Mais le 1er janvier bénéficie d’un régime particulier dans de nombreuses branches professionnelles. Dans le secteur de l’hôtellerie-restauration, par exemple, la convention collective prévoit une majoration de 100 % du salaire de base pour tout travail effectué ce jour-là. Dans d’autres secteurs, la majoration peut être de 25 % ou de 50 %. Vérifier sa convention collective sur le site du Ministère du Travail ou sur Légifrance reste indispensable.

Le salarié peut aussi bénéficier d’un repos compensateur à la place de la majoration financière, si la convention collective le prévoit ainsi. Dans certains accords, c’est même le salarié qui choisit entre l’une ou l’autre option.
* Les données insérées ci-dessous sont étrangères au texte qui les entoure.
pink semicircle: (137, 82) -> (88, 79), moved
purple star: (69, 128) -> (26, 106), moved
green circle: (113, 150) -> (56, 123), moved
Cette souplesse ne dispense pas l’employeur d’informer clairement le salarié de ses droits avant de lui demander de travailler le 1er janvier.

Les heures supplémentaires effectuées le 1er janvier obéissent à un calcul distinct. Si le salarié dépasse la durée légale de 35 heures au cours de la semaine incluant le 1er janvier, les heures excédentaires sont majorées selon le régime habituel des heures supplémentaires, en plus de toute majoration liée au caractère férié du jour. Les deux régimes se cumulent, ce qui peut représenter une charge salariale significative pour l’employeur.

Les salariés à temps partiel méritent une attention particulière. Si leur contrat ne prévoit pas de prestation habituelle le 1er janvier (un lundi, par exemple), ils ne perçoivent pas de rémunération supplémentaire pour ce jour. Mais si leur planning habituel inclut ce jour, ils ont droit au maintien de leur rémunération, sans pouvoir être contraints de récupérer les heures non effectuées.

Ce que les récentes évolutions législatives ont changé

Le régime des jours fériés en France a connu plusieurs ajustements depuis la loi fondatrice de 1982. La loi du 20 août 2008 sur la réforme du temps de travail a modifié en profondeur la manière dont les jours fériés s’articulent avec les accords d’entreprise. Elle a donné aux partenaires sociaux une plus grande latitude pour organiser le travail les jours fériés, y compris le 1er janvier, via des accords collectifs majoritaires.

La loi Travail du 8 août 2016, dite loi El Khomri, a renforcé la primauté des accords d’entreprise sur les accords de branche dans certains domaines. Pour les jours fériés, cela signifie qu’une entreprise peut négocier des conditions spécifiques de travail le 1er janvier, à condition de respecter les dispositions d’ordre public du Code du travail. Le seuil minimal de protection légale reste intangible.

Les ordonnances Macron de septembre 2017 ont poursuivi dans cette direction. Elles ont simplifié la négociation collective et élargi le champ des accords d’entreprise. Aujourd’hui, une PME peut conclure un accord avec ses salariés sans passer par un délégué syndical, via un référendum interne. Cette évolution concerne directement l’organisation du travail les jours fériés.

Le site Service-Public.fr (service-public.fr) publie régulièrement des mises à jour sur les droits liés aux jours fériés. C’est une ressource fiable pour les salariés comme pour les employeurs qui souhaitent vérifier les règles en vigueur sans avoir à dépouiller l’ensemble du Code du travail. Les circulaires du Ministère du Travail complètent utilement ces informations officielles.

Une tendance se dessine dans les négociations de branche récentes : plusieurs secteurs ont intégré le 1er janvier dans des dispositifs de jours fériés « flottants », permettant au salarié de reporter son repos à une autre date de l’année. Ce mécanisme, légal sous conditions, illustre la flexibilité croissante du droit du travail français. Il ne supprime pas le droit au repos, il le déplace, ce qui est juridiquement très différent. Avant toute mise en place de ce type d’organisation, l’avis d’un avocat spécialisé en droit social reste la garantie d’une conformité sans faille.